Showing that a Function is Proper

Question

I am trying to solve the following problem:

Let $X$ and $Y$ be two topological spaces. Recall that a function from $X$ to $Y$ is $\it{proper}$ if its pre-image of every compact subset of $Y$ is compact. Prove that if a function from $X$ to $Y$ is closed and its pre-image of each point is compact, then it is proper

I am having trouble doing this. Is this true or is another condition needed, such as $X$ being Hausdorff? I think the following is a counter example that shows that another condition is needed:

Take the interval $[0,1]$ of the real numbers. Take a countable subset $(x_n)_{n \geq 0}$. For each $x_n$ add to this space $n$ points and define a basis for this new space to consist of all open sets of $[0,1]$ with up to a single point replaced by one its copies. Then map this space to $[0,1]$ in the natural way. This natural function seems to be closed, but not proper. And its pre-image of any point is finite; thus, compact.
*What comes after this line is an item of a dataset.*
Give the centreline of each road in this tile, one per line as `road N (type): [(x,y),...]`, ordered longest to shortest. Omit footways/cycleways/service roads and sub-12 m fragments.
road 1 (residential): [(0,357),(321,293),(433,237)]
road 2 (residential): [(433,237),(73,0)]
Given that this counter example does work, what kind of conidition should be imposed? I will show what line of thought that I have developed to see what extra condition is needed for the proof:

Let $f$ be a closed function from $X$ to $Y$ such that its pre-image on each point is compact. Let $E$ be a compact subset of $Y$. Since the image of $X$ under $f$ is closed, the set $E$ interested with the image of $f$ is compact. This shows that without loss of generality, it can be assumed that $f$ is surjective. This also means that $f$ can be assumed to be open.

Since $f$ is open, any subset of $X$ that is bijective with $Y$ under $f$ is compact. I then want to try to separate $X$ up or break it down in a step-wise fashion that uses the condition that the pre-image of any point under $f$ is compact. But I cannot get any correspondence between the points that guarantees that such a step-wise method will terminate.

Does anyone know how to finish this proof with or without another reasonable condition? And if you do not know how to, do you know another way?

Answer 1

Show that $f: X \to Y$ is closed iff (we only need left to right)

$$\forall y \in Y: \forall O \subseteq X: (O \text{ open and } f^{-1}[\{y\}] \subseteq O) \implies \exists U \subseteq Y: U \text{ open }\land y \in U \land f^{-1}[U] \subseteq O$$

This can be seen by setting $U = Y\setminus f[X\setminus O]$ when $f$ is a closed map. Check the details that it works, or read this answer

Then if $f$ has compact fibres (inverse images of singletons are called fibres) and $C\subseteq Y$ is compact, then take an open cover $U_i, i \in I$ of $f^{-1}[C]$.
For each $y \in C$ finitely many $U_i$ cover its fibre $f^{-1}[\{y\}]$ by compactness of these fibres and set $O_y$ to be their union, and we get an open neighbourhood $U_y$ of $y$ with $f^{-1}[U_y] \subseteq O_y$ from the above criterion. Now apply compactness of $C$ to the cover of the $U_y$, and then define a finite subcover for the $U_i$.

I don't understand what your supposed example looks like; you'd need to describe it better, but I think the above proof sketch is watertight. Try it. Introduce some more notation!